While lightning is a striking display, it is an extremely dangerous weather phenomenon. But what is lightning and how does it form?

Lightning is an electrical discharge that can occur within a cloud, between clouds, and between the cloud and the ground.

Lightning is also extremely hot. It can heat the air around it to a temperature of approximately 30,000°C, which is hotter than the surface of the sun. This rapid heating makes the air expand rapidly, producing a shock wave that causes the loud sound known as thunder.

What causes lightning?

Thunderstorms contain millions of small ice crystals and super cooled water droplets which move up and down in currents of air within the storm. These currents of air are known as updraughts and downdraughts.

As the water droplets and ice crystals travel in the updraught and downdraught, they bump and crash into each other, becoming larger.

This process causes a positive charge to develop at the top of the cloud, while a negative charge forms at the bottom.

Image: Positive charge at the top of a cumulonimbus cloud and a negative charge at the bottom.

You may have heard the term, "opposites attract" and this is certainly the case with lightning.

Lightning occurs most often from cloud to cloud, between two areas of opposing charges. Less frequently, lightning also occurs between clouds and the ground as either negative or positive lightning.

Negative lightning occurs directly beneath the storm, between the bottom of the cloud which is negatively charged, and the ground, which is more positively charged.

Lightning can also occur between the top of the cloud (positive charge) and a negatively charged area of the ground, sometimes a long way from the storm itself (figure 1). This is known as positive lightning, which can be very dangerous and can strike up to 40km away from the parent storm. These clear-air strikes are sometimes called a "bolt from the blue".

Positive lightning carries millions of volts of charge making them more dangerous than negative lightning strikes, which are typically weaker in charge. However, positive lightning is rare, with around 90 to 95 percent of strikes globally being negative lightning.

Because lightning looks for the easiest path to the opposite charge, tall objects such as towers and trees are often in the firing line. This is why it’s a good idea not to stand under a tree or hold an umbrella during a thunderstorm, and seek shelter indoors if you can.
========================
WHAT YOU NEED TO DO
Retype the lightning passage from "This process causes" to "case with lightning.", keeping every word and mark unchanged.

EXCERPTED RECORDS
========================
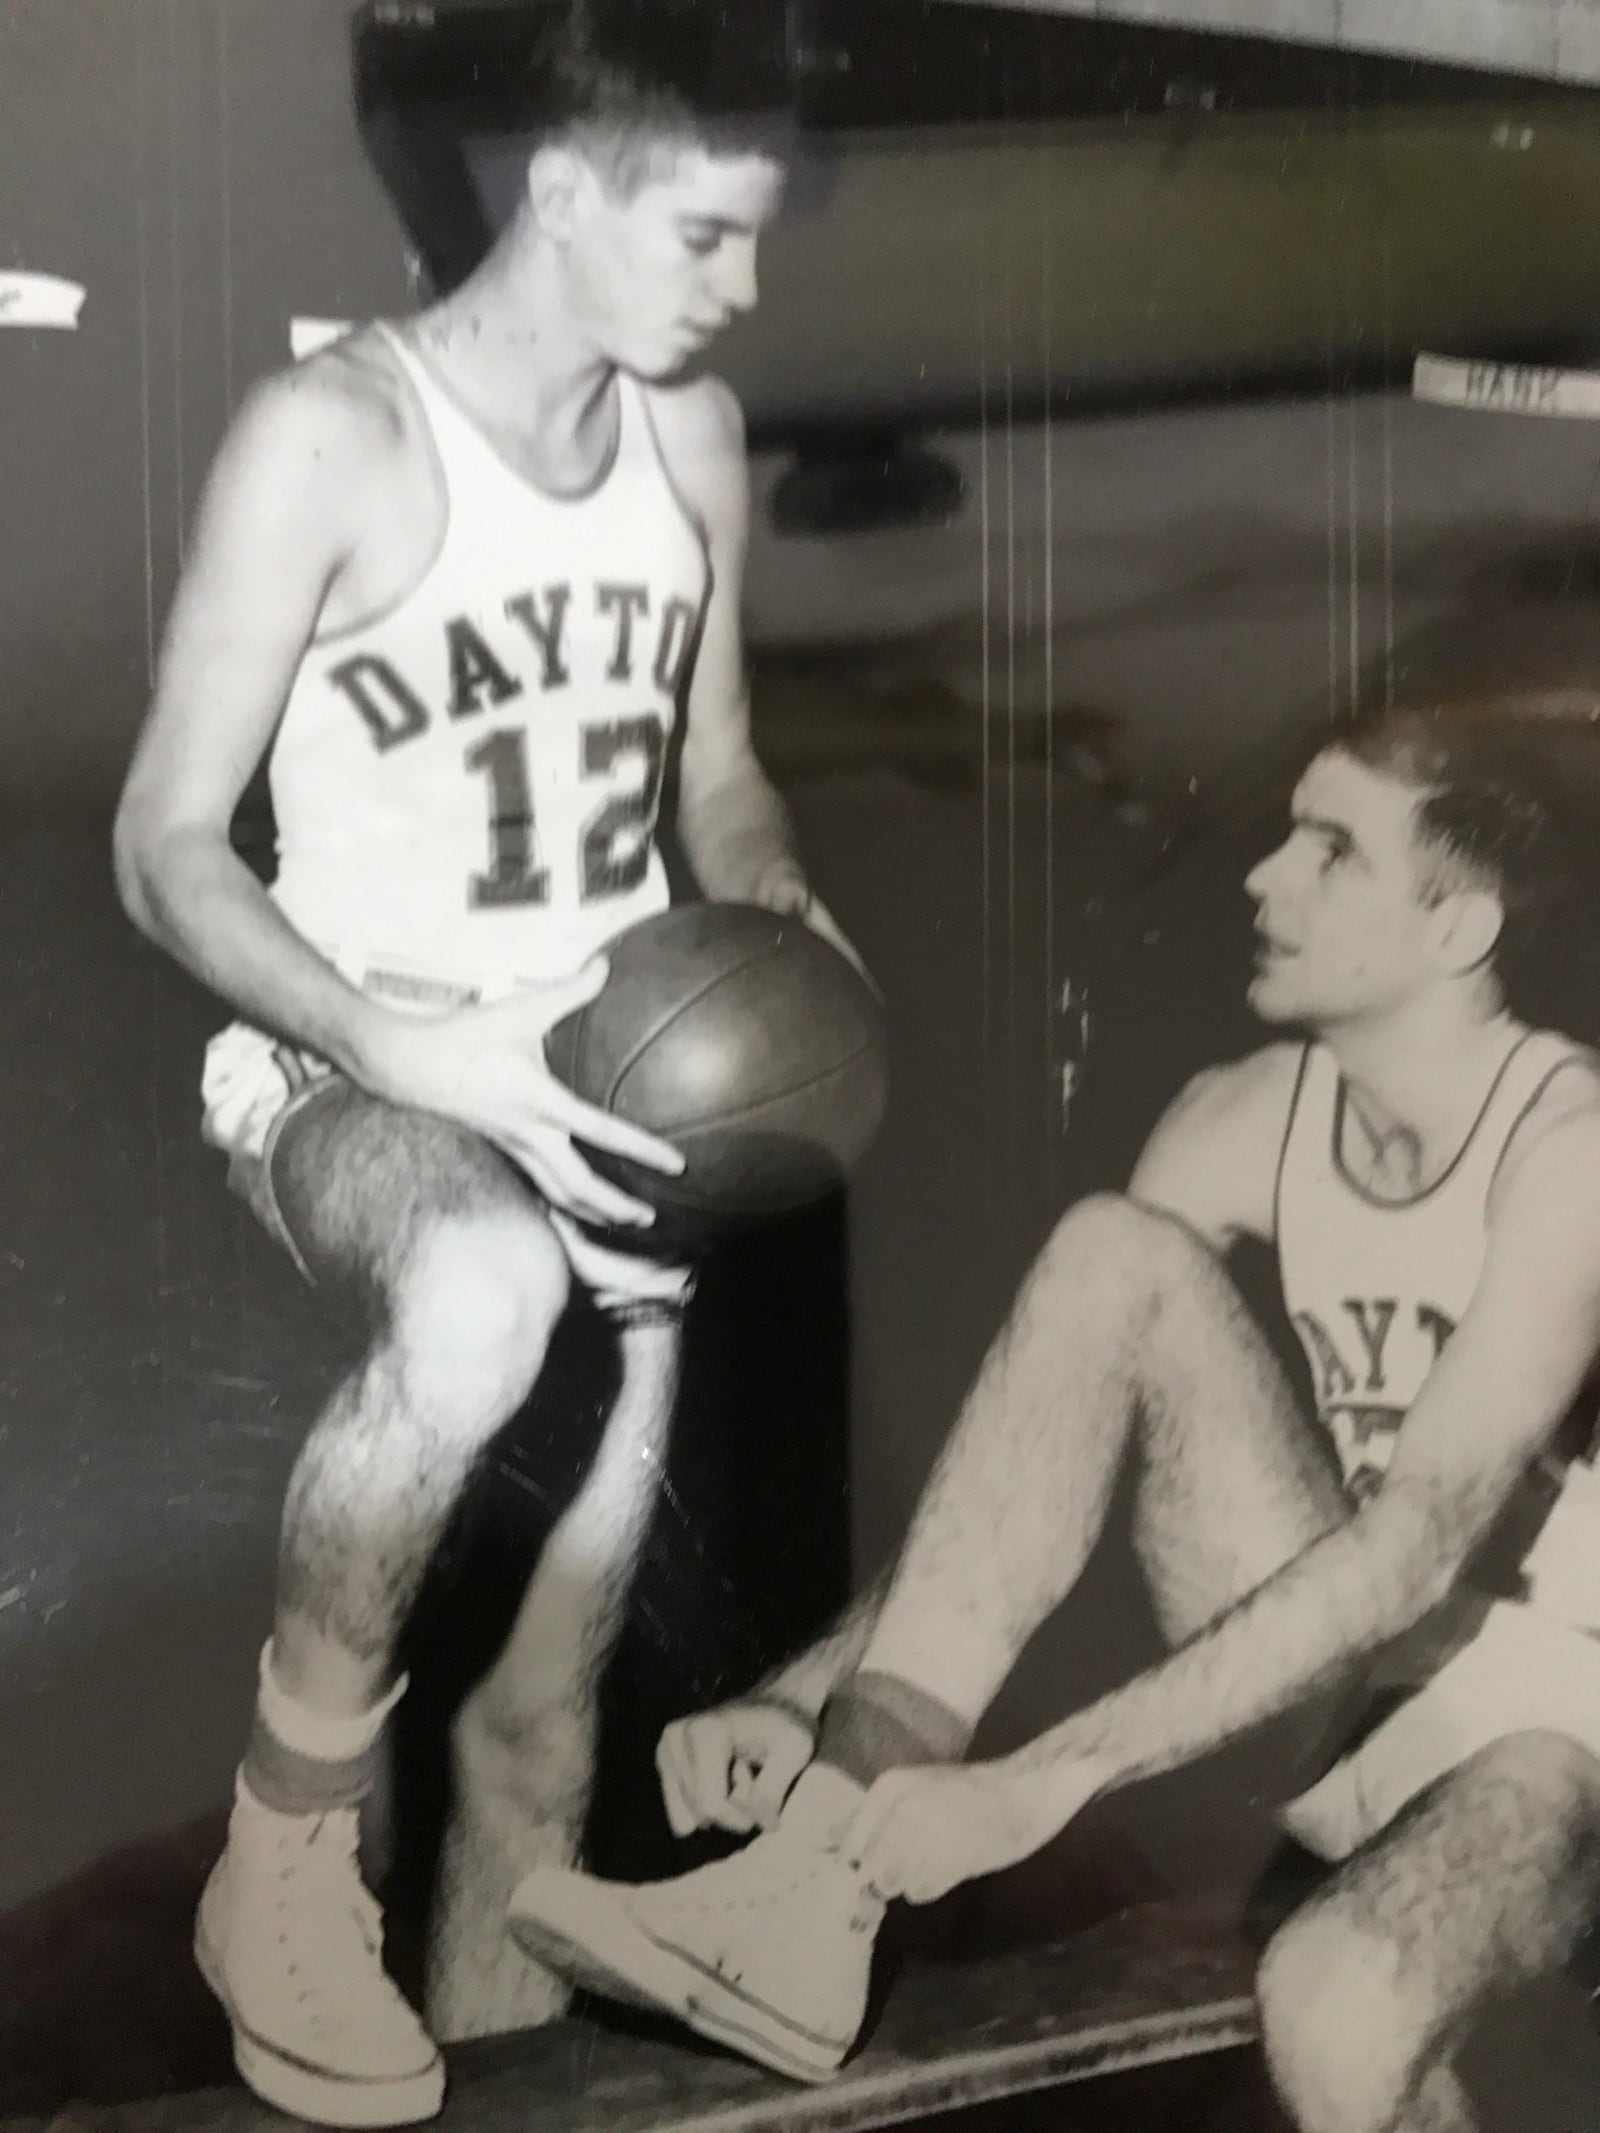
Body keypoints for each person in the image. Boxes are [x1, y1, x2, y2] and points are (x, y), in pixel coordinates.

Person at [111, 4, 857, 2123]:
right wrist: (395, 1037)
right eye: (707, 231)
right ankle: (276, 1848)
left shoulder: (686, 441)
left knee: (539, 1729)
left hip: (614, 1102)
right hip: (356, 1064)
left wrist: (783, 902)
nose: (741, 282)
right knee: (474, 1289)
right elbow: (162, 838)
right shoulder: (331, 435)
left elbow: (714, 779)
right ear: (560, 186)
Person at [511, 701, 1600, 2130]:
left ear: (1460, 923)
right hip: (1362, 1712)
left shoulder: (1569, 1149)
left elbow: (1409, 1550)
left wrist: (1041, 1781)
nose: (1264, 876)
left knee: (1336, 2019)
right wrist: (813, 1694)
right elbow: (1029, 1457)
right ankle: (808, 1888)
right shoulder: (1238, 1117)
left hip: (1559, 1739)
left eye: (1331, 850)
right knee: (1106, 1258)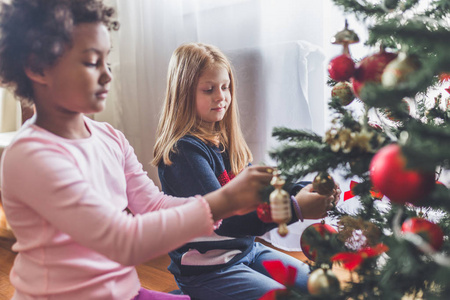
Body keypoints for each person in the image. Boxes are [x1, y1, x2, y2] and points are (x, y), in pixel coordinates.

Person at [0, 2, 275, 300]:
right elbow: (121, 240)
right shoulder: (31, 156)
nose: (107, 75)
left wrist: (230, 204)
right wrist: (222, 202)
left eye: (107, 61)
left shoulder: (109, 137)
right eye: (92, 62)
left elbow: (152, 204)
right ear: (38, 68)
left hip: (126, 292)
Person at [152, 42, 341, 300]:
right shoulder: (183, 153)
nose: (221, 96)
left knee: (322, 288)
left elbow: (261, 191)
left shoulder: (225, 140)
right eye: (209, 90)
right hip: (208, 271)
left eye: (225, 87)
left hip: (247, 252)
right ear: (184, 95)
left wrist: (306, 187)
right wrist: (295, 208)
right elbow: (226, 220)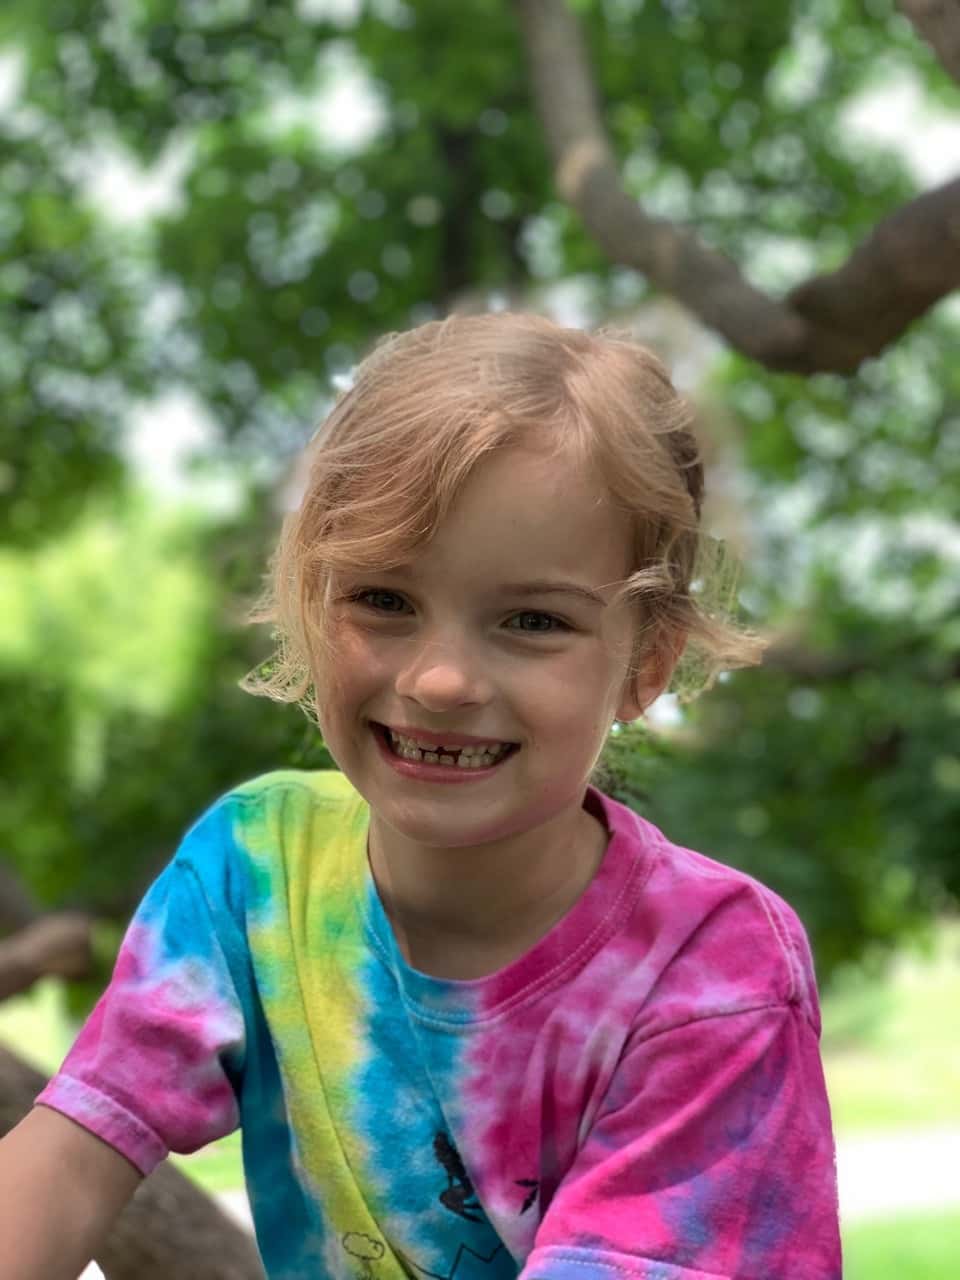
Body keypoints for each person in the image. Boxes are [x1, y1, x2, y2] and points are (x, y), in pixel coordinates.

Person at [0, 314, 841, 1279]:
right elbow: (68, 1161)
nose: (440, 680)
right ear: (310, 607)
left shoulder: (711, 971)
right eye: (383, 600)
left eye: (533, 621)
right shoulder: (257, 868)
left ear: (647, 662)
========================
WRITTEN SOLUTION
This process causes a positive charge to develop at the top of the cloud, while a negative charge forms at the bottom.

Image: Positive charge at the top of a cumulonimbus cloud and a negative charge at the bottom.

You may have heard the term, "opposites attract" and this is certainly the case with lightning.